═════ Source text

John Spearing died while his wife Margaret was pregnant, Mignonette wrote, “so [she] left the place in care of her neighbor the Browns [sic]. She sold them the property about five years later in 1884.”

When I speak to George Carter, Mignonette’s son, and I mention Margaret selling the land to the Brownes, he grows impatient. “That’s not what happened,” he says and adds that the Spearing family always felt animosity toward the Brownes.

After John Spearing died in 1879, George believes, his pregnant widow moved back to Jacksonville and left the land on the bluff in the care of the Brownes. Eventually, in this version of the history, the Brownes paid Margaret’s back taxes and took over the land themselves.

“Whatever actually happened,” George says, “our family has always said the Brownes swindled the land away from us.”

Willie Brown’s cabin, image courtesy Timucuan Ecological and Historic Preserve

But Mignonette said Willie was always gracious to her and helped her place the gravestone. On the outer bluff beside the path that Willie always called “the Indian Trail,” a cedar, a traditional “cemetery tree,” had marked the grave where no headstone did. Willie, Mignonette’s husband Frank and her son George planted the stone marker there in January 1962.

Then in 1988, she wrote how a year earlier, “Vandal removed Stone from site and moved it a short distance. As it had been 26 years since I had been down there and was raining, My Son George, my cousin Louis Schick and Earl Raye replanted stone was impossible to find where it had been moved from, as all the pits dug to remove shells. Originally he had been buried in one of the shell depressions left by the Indians.”

Willie Brown’s cabin, image courtesy Timucuan Ecological and Historic Preserve

When John Spearing died, a steamship called the Volusia brought his body back from town to the bluff and friends and family held his funeral beside the Indian Trail. His brother Warren lived in a cabin he’d built alongside the trail not far from the big Spearing house.

Warren had sired a baby who didn’t live, names of both mother and child now lost, and buried the baby “in an unmarked grave at the site of the old cabin.” Maybe this was the baby whose ghost Willie Browne said “the colored folks that belonged to Spearing” heard crying in the woods.

══════════
═════ Supplied entries

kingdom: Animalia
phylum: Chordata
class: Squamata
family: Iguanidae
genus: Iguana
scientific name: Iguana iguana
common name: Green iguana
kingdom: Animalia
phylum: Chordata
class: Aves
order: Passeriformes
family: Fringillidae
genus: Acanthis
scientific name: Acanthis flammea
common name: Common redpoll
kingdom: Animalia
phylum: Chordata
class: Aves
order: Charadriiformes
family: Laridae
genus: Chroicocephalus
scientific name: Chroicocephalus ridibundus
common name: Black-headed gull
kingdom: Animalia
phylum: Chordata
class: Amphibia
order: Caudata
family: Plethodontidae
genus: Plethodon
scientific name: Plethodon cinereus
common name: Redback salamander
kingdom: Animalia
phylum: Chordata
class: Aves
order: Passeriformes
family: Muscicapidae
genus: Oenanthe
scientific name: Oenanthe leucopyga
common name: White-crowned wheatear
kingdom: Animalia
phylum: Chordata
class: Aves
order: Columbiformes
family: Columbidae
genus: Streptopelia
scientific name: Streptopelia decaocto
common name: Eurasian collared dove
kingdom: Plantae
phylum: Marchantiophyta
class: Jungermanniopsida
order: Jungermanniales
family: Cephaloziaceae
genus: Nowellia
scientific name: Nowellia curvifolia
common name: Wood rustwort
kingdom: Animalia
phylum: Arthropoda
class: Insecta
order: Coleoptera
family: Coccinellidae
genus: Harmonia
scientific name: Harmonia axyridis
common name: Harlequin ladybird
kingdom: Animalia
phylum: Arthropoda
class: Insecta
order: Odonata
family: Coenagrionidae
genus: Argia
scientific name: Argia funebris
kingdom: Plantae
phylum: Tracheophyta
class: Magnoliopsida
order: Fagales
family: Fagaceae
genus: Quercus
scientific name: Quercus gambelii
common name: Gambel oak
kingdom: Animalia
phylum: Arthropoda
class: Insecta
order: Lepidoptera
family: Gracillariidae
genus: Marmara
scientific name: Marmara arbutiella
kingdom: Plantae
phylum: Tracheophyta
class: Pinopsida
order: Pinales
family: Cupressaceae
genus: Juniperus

══════════

* Written request 1: Output the passage about the Spearing family's land word for word, everything from "John Spearing died while" down to "toward the Brownes.".
* Written request 2: Return, line for line, everything in the entries from the line containing "class: Magnoliopsida" down to the last line of the final entry, including both of those lines.

* Correct output 1:
John Spearing died while his wife Margaret was pregnant, Mignonette wrote, “so [she] left the place in care of her neighbor the Browns [sic]. She sold them the property about five years later in 1884.”

When I speak to George Carter, Mignonette’s son, and I mention Margaret selling the land to the Brownes, he grows impatient. “That’s not what happened,” he says and adds that the Spearing family always felt animosity toward the Brownes.

* Correct output 2:
class: Magnoliopsida
order: Fagales
family: Fagaceae
genus: Quercus
scientific name: Quercus gambelii
common name: Gambel oak
kingdom: Animalia
phylum: Arthropoda
class: Insecta
order: Lepidoptera
family: Gracillariidae
genus: Marmara
scientific name: Marmara arbutiella
kingdom: Plantae
phylum: Tracheophyta
class: Pinopsida
order: Pinales
family: Cupressaceae
genus: Juniperus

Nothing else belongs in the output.